Other Issues, Problems and Wrinkles
Nothing about cannabis legalization is ever going to be easy, and Germany has been no exception.
The first problem on the ground is that the supply chain here has had several major hits, from the beginning. This is even though the supply has come from ostensibly otherwise reliable sources. Companies in Canada and in Holland have all had different kinds of problems with delivery (for different reasons) throughout this period.
Right now, there is a major reorganization afoot in Holland which may also be affecting the recent decision on the Dutch side to reorganize how the government picks (private) German narcotics distributors. Aurora also had product pulled last fall because of labelling and processing issues. But these, no matter how momentous momentarily, are also just waves in a cannabis ocean that is still choppy. Domestic sales continue to expand and foreign producers can still find a foothold in a still fairly open market.
As a result, even with a new dronabinol competitor, Israel, Australia and South Africa as well as multiple European countries now in advanced export schemes, the supply problem is still a thorny one, but not quite as thorny as it used to be.
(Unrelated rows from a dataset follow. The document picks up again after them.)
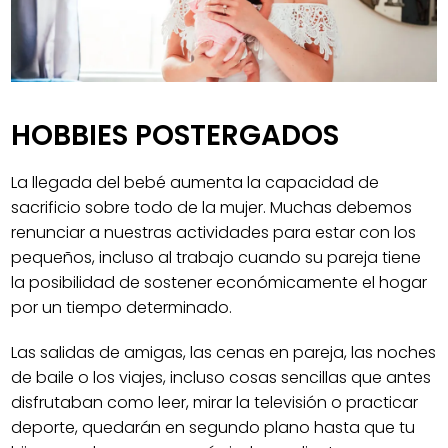
HOBBIES POSTERGADOS
La llegada del bebé aumenta la capacidad de
sacrificio sobre todo de la mujer. Muchas debemos
renunciar a nuestras actividades para estar con los
pequeños, incluso al trabajo cuando su pareja tiene
la posibilidad de sostener económicamente el hogar
por un tiempo determinado.
Las salidas de amigas, las cenas en pareja, las noches
de baile o los viajes, incluso cosas sencillas que antes
disfrutaban como leer, mirar la televisión o practicar
deporte, quedarán en segundo plano hasta que tu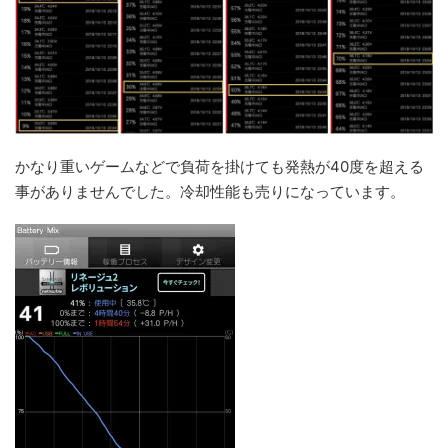
かなり重いゲームなどで負荷を掛けても発熱が40度を超える
事がありませんでした。冷却性能も売りになっています。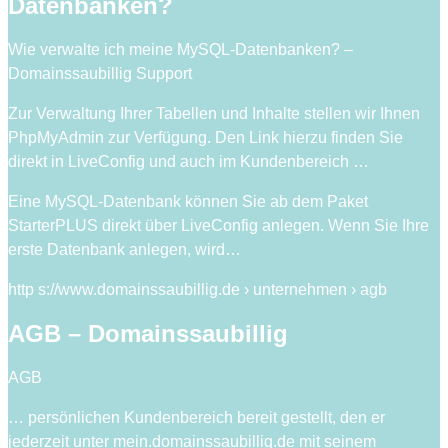
Datenbanken?
Wie verwalte ich meine MySQL-Datenbanken? –
Domainssaubillig Support
Zur Verwaltung Ihrer Tabellen und Inhalte stellen wir Ihnen
PhpMyAdmin zur Verfügung. Den Link hierzu finden Sie
direkt in LiveConfig und auch im Kundenbereich …
Eine MySQL-Datenbank können Sie ab dem Paket
StarterPLUS direkt über LiveConfig anlegen. Wenn Sie Ihre
erste Datenbank anlegen, wird…
http s://www.domainssaubillig.de › unternehmen › agb
AGB – Domainssaubillig
AGB
… persönlichen Kundenbereich bereit gestellt, den er
jederzeit unter mein.domainssaubillig.de mit seinem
However, On The CBD Front…
Things have gotten even more complicated since the repeated decisions on Novel Food at the EU level. Namely, last year’s decision that the only CBD extract that is not “Novel” is extracted from seeds, has thrown the entire industry into a major fluff. Especially when such decisions begin to filter down via a federal and regional approach. This has begun to happen. Indeed, the city of Cologne, in Germany’s most populous state just banned all CBD that is not labelled per an EU (although admittedly) non-binding resolution on the issue.
This in turn is leading to a renewed push for the obvious: recreational cannabis.
Where Is the Recreational Discussion Auf Deutschland? The recreational movement, generally, has been handed several black eyes for the last three years. Namely, that greater reform was not preserved in the first cannabis legalization that passed, albeit unanimously, in the German Parliament in 2017. However, as many recognized, the first, most important hurdle had just been broached. And indeed, that cautious strategy has created a steadily increasing, high quality (at least for the most part) medical market that is unmatched anywhere in the world except perhaps Israel.
Now, however, there are other issues in the room. The CBD discussion is mired in endless hypocrisy and meddling at both the state country level and the EU. There are many Germans who are keen to try cannabis beyond any idea of cannabis as therapy. Remember that Germany has largely managed to contain the outbreak, despite the emergence of several recent but isolated hotspots of late. In Frankfurt, for example, with the exception of more people on kurzarbeit (which is not visible), most street traffic proceeds apace these days with masks on, but with that exception or two, feels pretty much back to “normal.” And of course, economic development in the form of exports is one of Germany’s favorite pastimes.
Beyond that, the needle has absolutely moved across Europe. Several countries, including Greece and Portugal as well as the UK’s Channel Islands, have already jumped on the cannabis economic development bandwagon, and this is only going to encourage the Germans as well as other similar conversations across the region. It has even showed up in France.
And of course, it is not like the implications of Luxembourg and Switzerland as well as recent efforts in Holland to better regulate the recreational industry there, have not been blatantly obvious to those in Europe’s largest medical market.
Look for new shoots and leaves, in other words of the next stage of cannabis reform to take hold auf Deutschland. And soon. It is inevitable.